[Festival d'Avignon] Bilan de la 70e édition 

24 juillet 2016 Par Amelie Blaustein Niddam | 2 commentaires

Déjà. La courte édition du 70e festival d’Avignon ferme ses portes aujourd’hui après 19 jours qui ont largement séduit. C’est un Olivier Py ravi qui en conférence de presse rappelle la cohérence de sa programmation et donne quelques petites pistes d’avenir.

« Les artistes ont voulu nous présenter l’espérance »
Oui, mais une espérance sombre. Nous l’avons souvent écrit lors de la couverture de cette édition, le fil conducteur était la guerre. « Ce qui se passe dans le monde résonne toujours très fort à Avignon » dit Olivier Py qui insiste: – un public, traditionnellement engagé et qui au regard des attentats de 2015 et 2016, « est devenu un public résistant ». Il le dit, Avignon n’est pas « un festival de divertissement ». Cette année, notamment grâce au Focus Moyen Orient, la connexion au monde était prégnante.

Olivier Py peut se targuer de beaux succès publics avec notamment des spectacles comme Les Damnés « Les succès dans la cour sont assez rares » dit-il avec humour lui qui avait déçu avec son Roi Lear. Mais, et là se niche l’identité du Festival d’Avignon, le public a largement applaudi des compagnies dont il ne connaissait pas le nom. On peut citer FC Bergman et son muet et parfait Het Land Nod qui disait la brutalité et les incohérences de notre civilisation. Bien sûr les travaux de Sophia Jupither sur le terrorisme et le racisme. Ou encore Ali Charour sur la condition des femmes au Liban.

Le grand nom de Krystian Lupa a été également cité. Lui n’est pas une découverte mais sa Place des Héros est apparue comme l’anti Dammés. Ici la radicalité d’une mise en scène pure a traité avec brio l’héritage et la permanence du nazisme en Autriche.

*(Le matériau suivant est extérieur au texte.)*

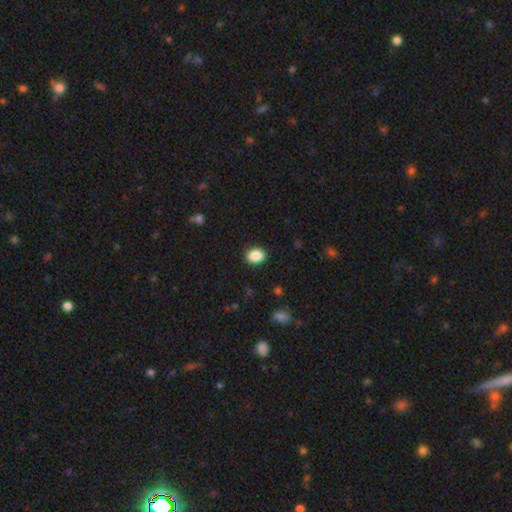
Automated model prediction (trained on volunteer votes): Smooth or featured? Predicted: smooth (p=0.88). How rounded? Predicted: in between (p=0.63). Merging? Predicted: none (p=0.89).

Audrey Azoulay, présente ce matin, l’a dit « La République est fière du Festival d’Avignon ». La formule a été précédée d’effets puisqu’une convention a été signée entre le Festival d’Avignon, le Ministère de la Culture et le Ministère de l’Éducation Nationale.

Se rapprocher du public

Se rapprocher du public c’est d’abord le former, avec cette année un livret adressé au Jeune Public qui pour le moment concerne des grands enfants, plutôt en fin de primaire. Également 400 enfants ont été accueillis un après-midi dans la cour d’Honneur pour leur présenter le Festival. Il s’agit aussi de multiplier les rencontres artistes-spectateurs. 18000 sont venus aux Ateliers de la pensée, et le désir est fort de favoriser les présentations publiques de créations de spectacles. Certains choix peuvent être contestés. La Piccola Familia a elle raconté l’histoire du festival, quelquefois de façon très caricaturale et populiste. Par exemple leur épisode sur les « autrices » était l’occasion d’un lynchage en règle de l’institution qui les accueille.

Une réussite en chiffres.

Le Festival a compté 63 spectacles, soit 289 représentations. 126000 billets à la vente avec
un taux de fréquentation de 95%. La part du gratuit fut importante avec 47000 événements en entrées libres. En tout, le Festival a compté 167000 entrées. Cela n’a pas simplifié les contraintes de la sécurité renforcée par ordre du préfet. Olivier Py affirme que globalement le public s’est prêté au jeu, le remercie et ajoute : « On a mis tout les efforts que l’on pouvait »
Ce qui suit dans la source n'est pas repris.